## Excerpted text
Querying the Reviews API

With a business unit ID in hand, hit the public reviews endpoint. This endpoint returns JSON without requiring authentication under normal traffic patterns:

API_BASE = "https://www.trustpilot.com/api/v1/business-units"

def fetch_reviews_page(
    business_unit_id: str,
    page: int = 1,
    stars: int = None,
    language: str = "en",
    proxy: str = None,
) -> dict:
    """
    Fetch one page of reviews from Trustpilot's public API.

    stars: Filter by star rating (1-5). None returns all stars.
    language: ISO 639-1 language code ("en", "de", "fr", etc.)
    """
    url = f"{API_BASE}/{business_unit_id}/reviews"
    params = {
        "page": page,
        "perPage": 20,  # Maximum allowed by API
        "language": language,
        "orderBy": "publishedDate",
        "order": "desc",
    }
    if stars is not None:
        params["stars"] = stars

    headers = {
        "User-Agent": "Mozilla/5.0 (Macintosh; Intel Mac OS X 10_15_7) AppleWebKit/537.36 (KHTML, like Gecko) Chrome/124.0.0.0 Safari/537.36",
        "Accept": "application/json",
        "Accept-Language": "en-US,en;q=0.9",
        "Referer": f"https://www.trustpilot.com/review/",
    }

    proxies = None
    if proxy:
        proxies = {"http://": proxy, "https://": proxy}

    for attempt in range(5):
        try:
            with httpx.Client(proxies=proxies, timeout=25) as client:
                resp = client.get(url, params=params, headers=headers)

            if resp.status_code == 200:
                return resp.json()

            if resp.status_code == 429:
                # Respect Retry-After header
                retry_after = int(resp.headers.get("Retry-After", 2 ** attempt))
                print(f"Rate limited on page {page}. Waiting {retry_after}s...")
                time.sleep(retry_after)
                continue

            if resp.status_code == 404:
                print(f"Business unit {business_unit_id} not found")
                return {}

            if resp.status_code == 403:
                print(f"403 on page {page} — IP may be blocked. Try a different proxy.")
                time.sleep(30)
                continue

            print(f"Unexpected status {resp.status_code} on page {page}")
            time.sleep(2 ** attempt)

        except httpx.ProxyError:
            print(f"Proxy error on attempt {attempt+1}")
            time.sleep(5)
        except httpx.TimeoutException:
            print(f"Timeout on page {page}, attempt {attempt+1}")
            time.sleep(10 * (attempt + 1))
        except Exception as e:
            print(f"Error on page {page}: {e}")
            if attempt == 4:
                break
            time.sleep(5)

    return {}

def parse_review(review: dict) -> dict:
    """Normalize a raw Trustpilot review object."""
    consumer = review.get("consumer", {})
    company_reply = review.get("companyReply")

## Required actions
1. Copy the records from the line containing "right elbow: (485, 433, -9)" through the end of the records, leaving out the pictures.
2. Pick up the Trustpilot reviews code where it stops and continue it.

## Information supplied
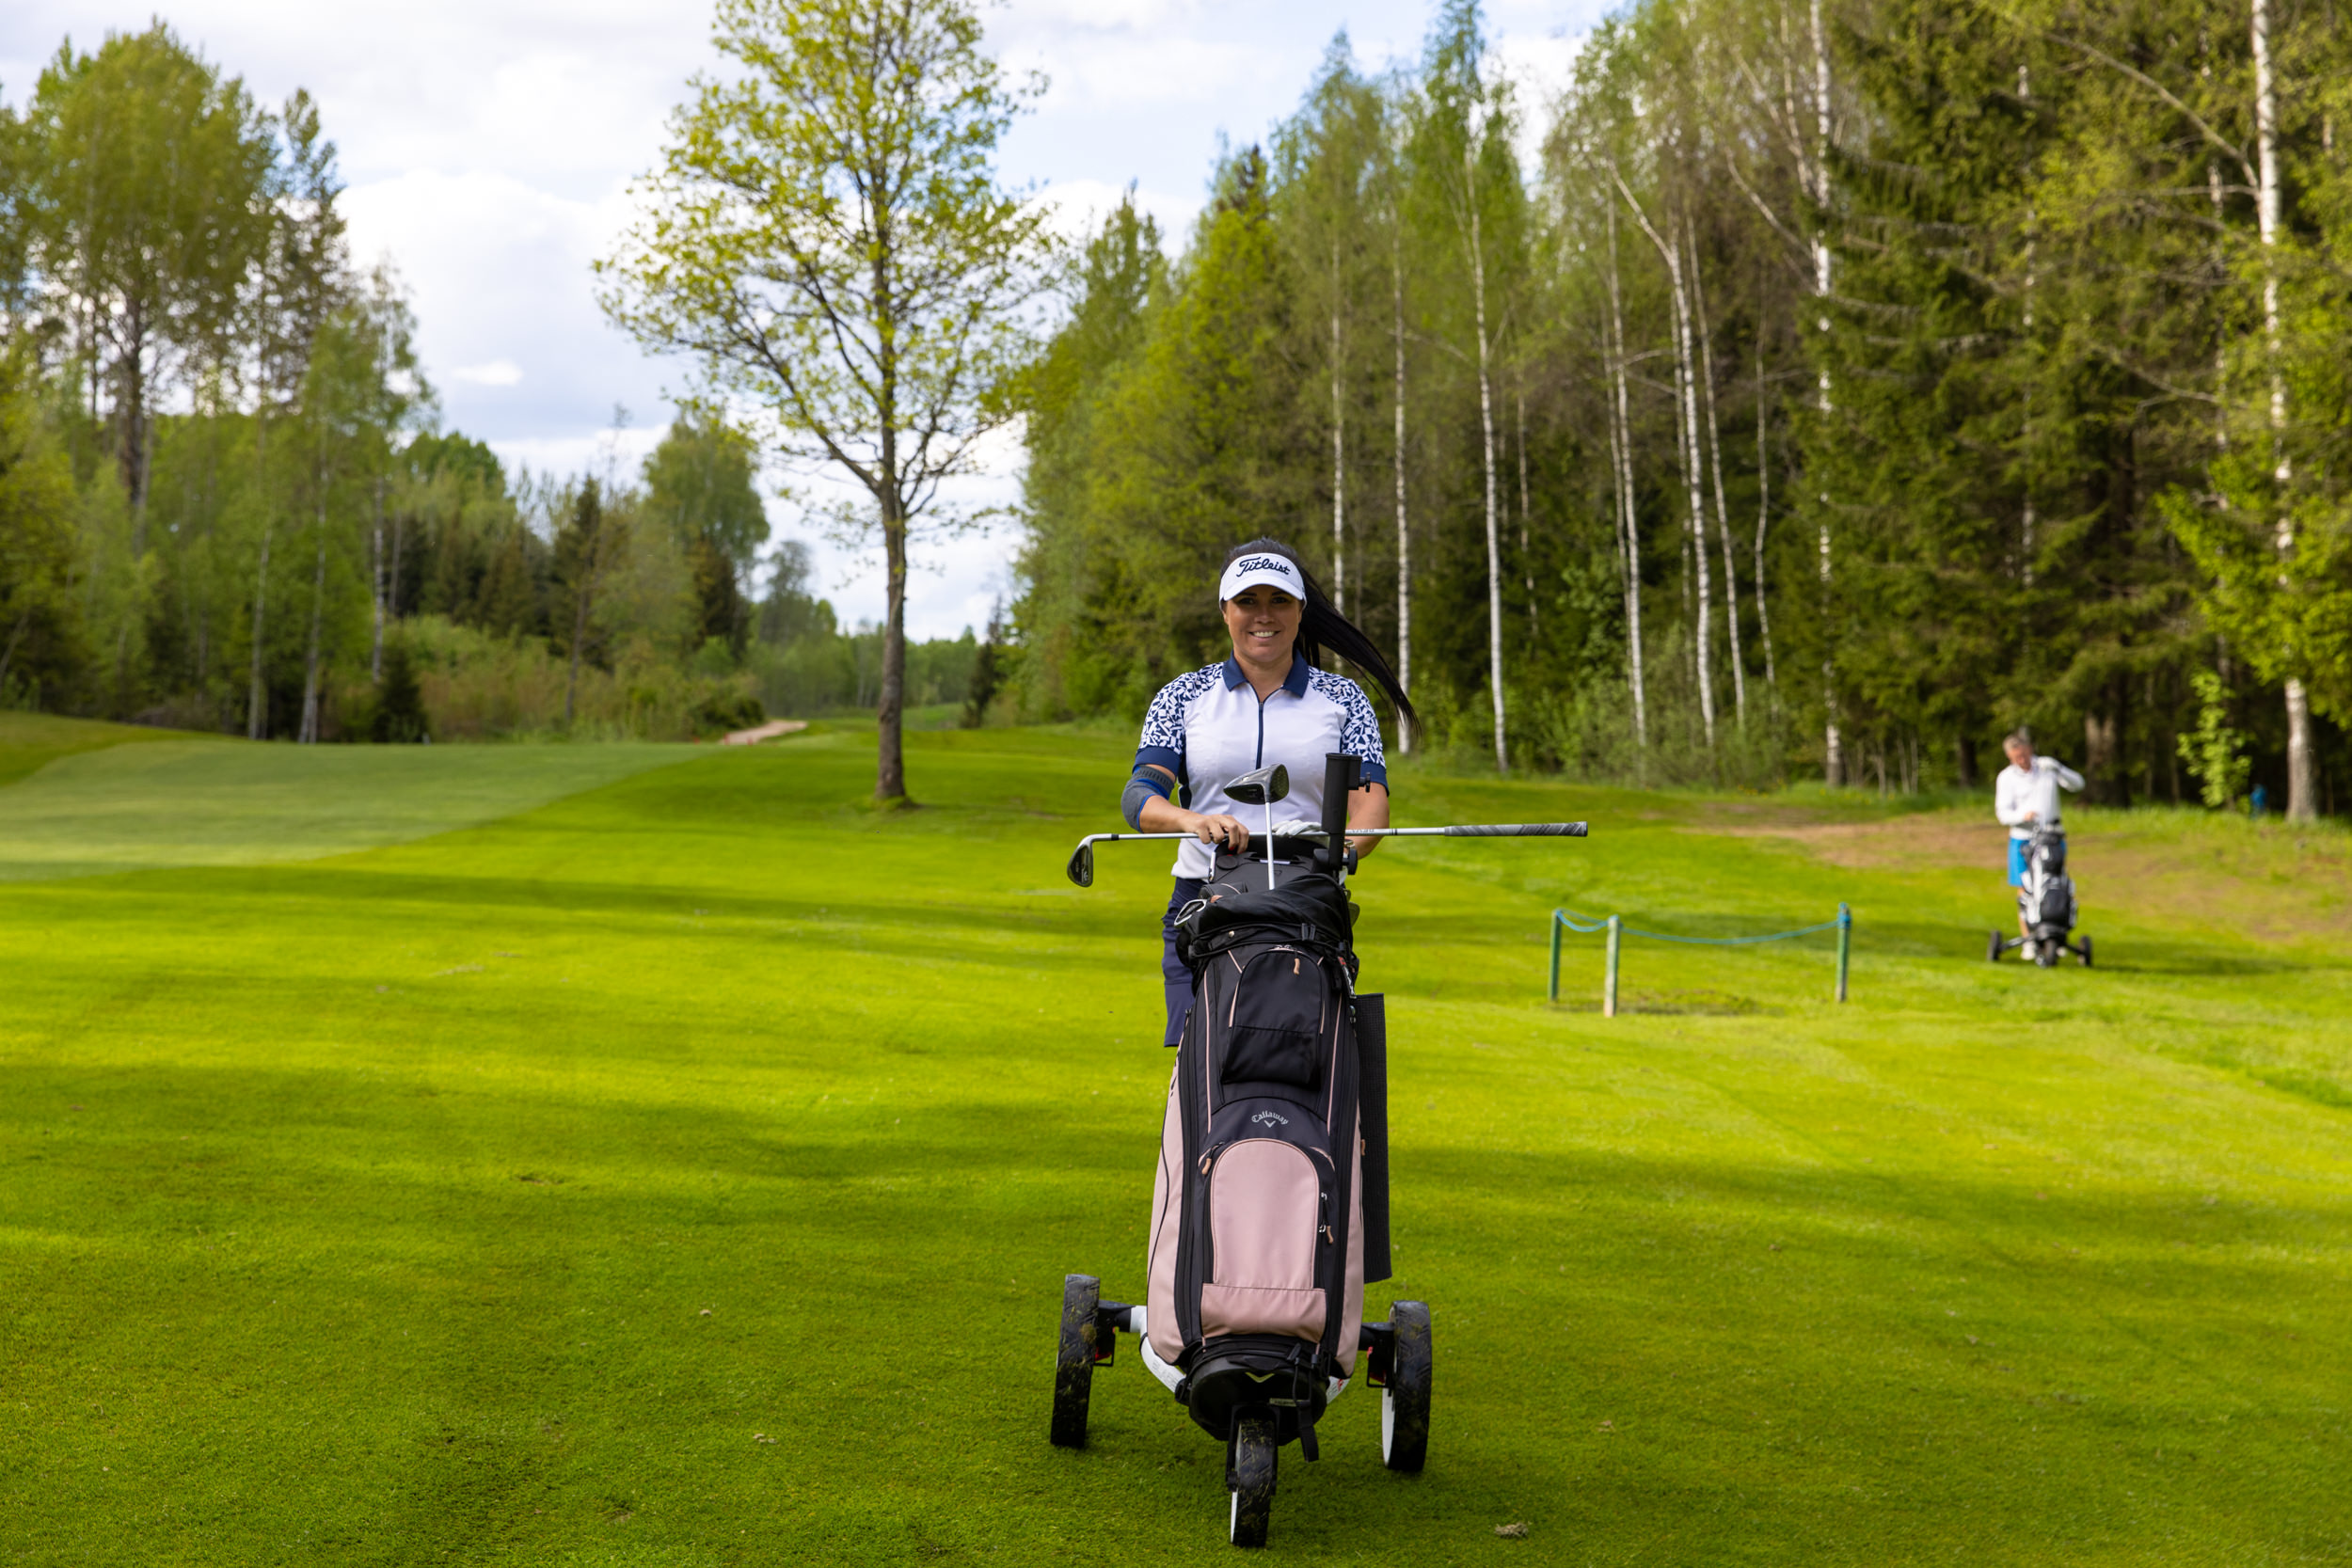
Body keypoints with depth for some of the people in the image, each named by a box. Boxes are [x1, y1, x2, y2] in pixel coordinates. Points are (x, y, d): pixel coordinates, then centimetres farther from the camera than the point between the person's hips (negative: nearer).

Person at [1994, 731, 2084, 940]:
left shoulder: (2046, 766, 3)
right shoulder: (2006, 778, -2)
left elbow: (2077, 783, -5)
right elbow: (2003, 813, -7)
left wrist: (2057, 768, -22)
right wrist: (2023, 816, -28)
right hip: (2023, 839, -1)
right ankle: (2028, 940, 5)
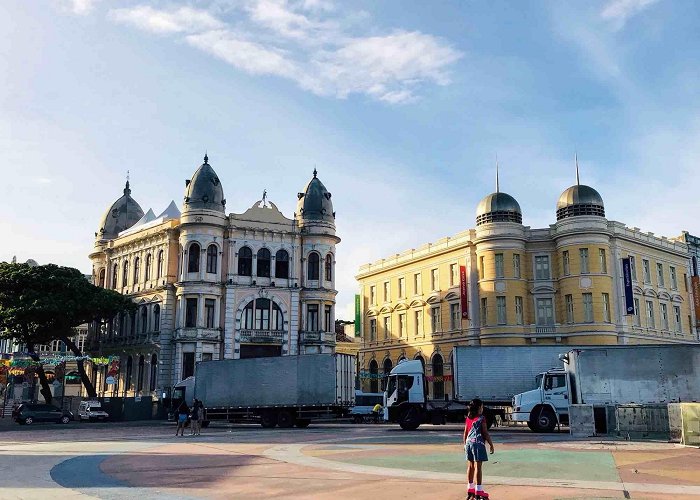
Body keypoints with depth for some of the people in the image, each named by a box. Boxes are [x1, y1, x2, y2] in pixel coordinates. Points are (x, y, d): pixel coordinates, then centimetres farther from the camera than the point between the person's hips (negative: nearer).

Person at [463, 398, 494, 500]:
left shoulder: (468, 418, 9)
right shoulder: (481, 419, -9)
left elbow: (465, 433, 12)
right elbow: (485, 433, -9)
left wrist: (465, 444, 21)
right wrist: (491, 444, -1)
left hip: (469, 443, 7)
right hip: (478, 443, -7)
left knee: (471, 466, 13)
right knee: (478, 466, -5)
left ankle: (470, 489, 21)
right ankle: (478, 491, -3)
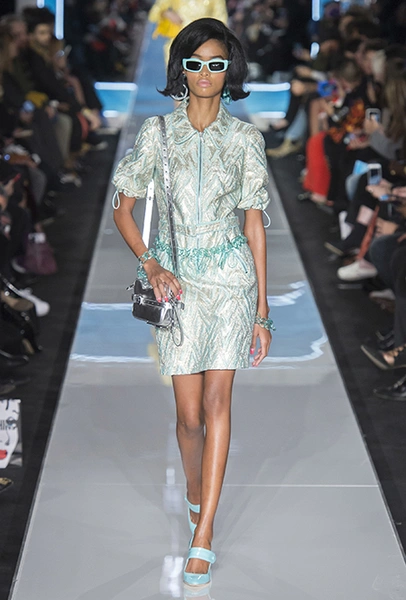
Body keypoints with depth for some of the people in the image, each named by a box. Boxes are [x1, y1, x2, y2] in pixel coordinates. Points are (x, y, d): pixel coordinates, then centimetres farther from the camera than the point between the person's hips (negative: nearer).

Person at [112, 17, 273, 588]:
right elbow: (122, 207, 6)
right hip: (177, 278, 1)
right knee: (189, 413, 2)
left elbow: (255, 223, 5)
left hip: (232, 274, 0)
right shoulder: (157, 132, 2)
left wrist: (261, 310, 4)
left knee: (217, 400, -10)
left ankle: (202, 537, -9)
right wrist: (151, 264, -11)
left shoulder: (245, 138, 3)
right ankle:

## Responses for each task
1.
right elbow: (485, 433, -9)
left wrist: (465, 444, 21)
right wrist: (491, 444, -1)
left hip: (469, 443, 7)
right hip: (478, 443, -7)
left knee: (471, 466, 13)
right knee: (478, 466, -5)
left ankle: (470, 489, 21)
right ankle: (478, 491, -3)
Body keypoints with depth for some of the people in the image, each named by a box. Boxes are [x1, y1, x2, y2] in pixel coordinates. Points are (x, y, d): pixel coordinates, then centimetres farther from the camera than the point between the person's hips (negative: nearer).

Person at [112, 17, 273, 588]:
right elbow: (122, 207, 6)
right hip: (177, 278, 1)
right knee: (189, 413, 2)
left elbow: (255, 223, 5)
left hip: (232, 274, 0)
right shoulder: (157, 132, 2)
left wrist: (261, 310, 4)
left knee: (217, 400, -10)
left ankle: (202, 537, -9)
right wrist: (151, 264, -11)
left shoulder: (245, 138, 3)
right ankle:

2.
    return {
        "id": review.get("id"),
        "title": review.get("title", ""),
        "text": review.get("text", ""),
        "rating": review.get("rating"),
        "language": review.get("language"),
        "date_published": review.get("dates", {}).get("publishedDate"),
        "date_experience": review.get("dates", {}).get("experiencedDate"),
        "verified": review.get("labels", {}).get("verified", {}).get("isVerified", False),
        "has_reply": company_reply is not None,
        "reply_text": company_reply.get("text") if company_reply else None,
        "reply_date": company_reply.get("publishedDate") if company_reply else None,
        "reviewer_name": consumer.get("displayName"),
        "reviewer_country": consumer.get("countryCode"),
        "reviewer_review_count": consumer.get("numberOfReviews"),
        "reviewer_is_verified": consumer.get("isVerified", False),
        "like_count": review.get("likeCount", 0),
        "images": [img.get("url") for img in review.get("images", []) if isinstance(img, dict)],
        "update_notice": review.get("updateNotice"),
    }

Paginating Through All Reviews

The API caps at 20 reviews per page and shows approximately 100 pages per filter before the pagination stops. Run separate passes by star rating to maximize coverage:

def scrape_all_reviews(
    business_unit_id: str,
    max_pages: int = 50,
    language: str = "en",
    proxy: str = None,
    delay: float = 1.2,
) -> list[dict]:
    """
    Scrape all reviews for a business unit across all star ratings.
    Returns normalized review dicts.
    """
    all_reviews = []
    seen_ids = set()

    for page in range(1, max_pages + 1):
        data = fetch_reviews_page(business_unit_id, page, language=language, proxy=proxy)
        batch = data.get("reviews", [])

        if not batch:
            print(f"No more reviews at page {page}. Total: {len(all_reviews)}")
            break

        for raw_review in batch:
            review = parse_review(raw_review)
            if review["id"] and review["id"] not in seen_ids:
                seen_ids.add(review["id"])
                all_reviews.append(review)

        print(f"Page {page}: +{len(batch)} reviews (total: {len(all_reviews)})")

        if not data.get("pagination", {}).get("nextPage"):
            print(f"Reached end of pagination at page {page}")
            break

        time.sleep(random.uniform(delay * 0.8, delay * 1.4))

    return all_reviews

def scrape_reviews_by_star(
    business_unit_id: str,
    stars: int,
    max_pages: int = 100,
    proxy: str = None,
) -> list[dict]:
    """Collect all reviews for a specific star rating."""
    reviews = []
    seen_ids = set()

    for page in range(1, max_pages + 1):
        data = fetch_reviews_page(
            business_unit_id, page, stars=stars, proxy=proxy
        )
        batch = data.get("reviews", [])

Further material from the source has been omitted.